3. Record new ideas as they happen

Capturing new ideas, to do items and questions as they occur to you is an important practice. Once an idea is recorded, it is easier to work with it and develop it into a new idea. Once an idea is written down, you can create a mind map, come up with additional questions and tasks to get moving. Here are two of my favorite tools.

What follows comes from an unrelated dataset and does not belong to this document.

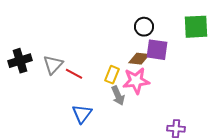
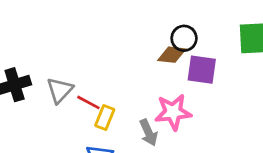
brown diamond: (139, 59) -> (172, 55), moved
yellow rectangle: (112, 75) -> (105, 118), moved

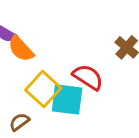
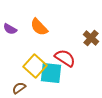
orange semicircle: (21, 49) -> (39, 27), moved

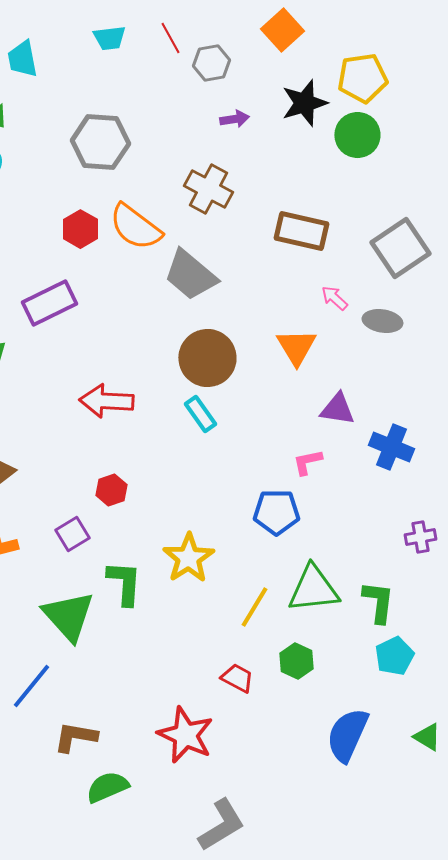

  • Evernote. When possible, I like to use Evernote to write down ideas and notes. If an idea has developed into a task, I move it over into Nozbe, a task management tool. I like the flexibility of Evernote and the ability to search and organize material easily. I like that Evernote is available on several platforms including the iPhone, Web and a Windows application.
  • Moleskine Notebooks.  I have used these notebooks for years and recommend them. The durable covers and the various physical sizes make them easy to manage. I also prefer to bring a physical notebook to meetings, seminars and other settings where a laptop would not be welcome.

4. Welcome restrictions

Restrictions can be fun!

Several years ago, I attended an “welcome to the company” orientation one day program at a large company. To foster networking and conversation, attendees were assigned a few challenges to complete a task with limited resources and time. I enjoyed the challenge of building a small bridge capable of supporting a medium sized toy car.

Here are a few ways that working with restrictions leads to better results and productivity.

  • Automation instead of man hours. When you face a time crunch, traditional approaches may not work. I have sometimes faced situations like this in working with Microsoft Excel. In order to meet a deadline, I had to learn how to use formulas in a new way. Learning that new skill made me more effective in the future as well.
  • Question complex solutions. Building a highly complex solution often comes to mind as the first way to solve a complex problem. Unfortunately, complex solutions may be too much for the end user to handle. Ask yourself “what solution would I develop if a non-expert had to use this?”

Tip: One of my favorite scenes from “Apollo 13” explains how to achieve success despite limited resources

5. Go beyond your screens

This is a broad suggestion that can be read in different ways. If you are anything like me, you probably use computers and digital devices all day. They are great tools for work and leisure. Yet, they only represent one aspect of the world and one way of thinking. Here are some ideas to spur your creative skills by going beyond your usual routines.

  • Read a magazine from a new field. I first encountered this suggestion in Daniel Pink’s book A Whole New Mind. It is a great way to ask new questions and consider new opportunities. For example, you might pick up a copy of Wine Spectator or National Geographic. Reading widely gives you more mental models and examples for your mind to use.
  • Visit somewhere new in your city. It’s easy to confine your thoughts of travel to a few short weeks of vacation each year. What about exploring new aspects of your own city? For example, the A Long Walk From Toronto blog shares reports and photos from Toronto and the nearby area (e.g. Scarborough Museum and the East Corridor).

Creativity Resources

There are many great resources in books and on the Web to help you become more creative. Here are a few examples to get you started.

Knock Em Dead – The Job Search Guide by Martin Yates

I came across the five rules in reading Yates’s book this month and it provided excellent inspiration for this blog post. If you are going through a career change, this book is a helpful resource.

Six Thinking Hats by Edward de Bono

A classic book on problem solving that is well worth reading and studying. This book is especially valuable if you are looking to build creative skills in a team.

A Whole New Mind by Daniel Pink

Years after reading this book, it continues to come to mind. Pink encourages readers to think with “right brain” qualities such as empathy, stories and invention. The website, linked to above, provides a wealth of resources including book discussion guides.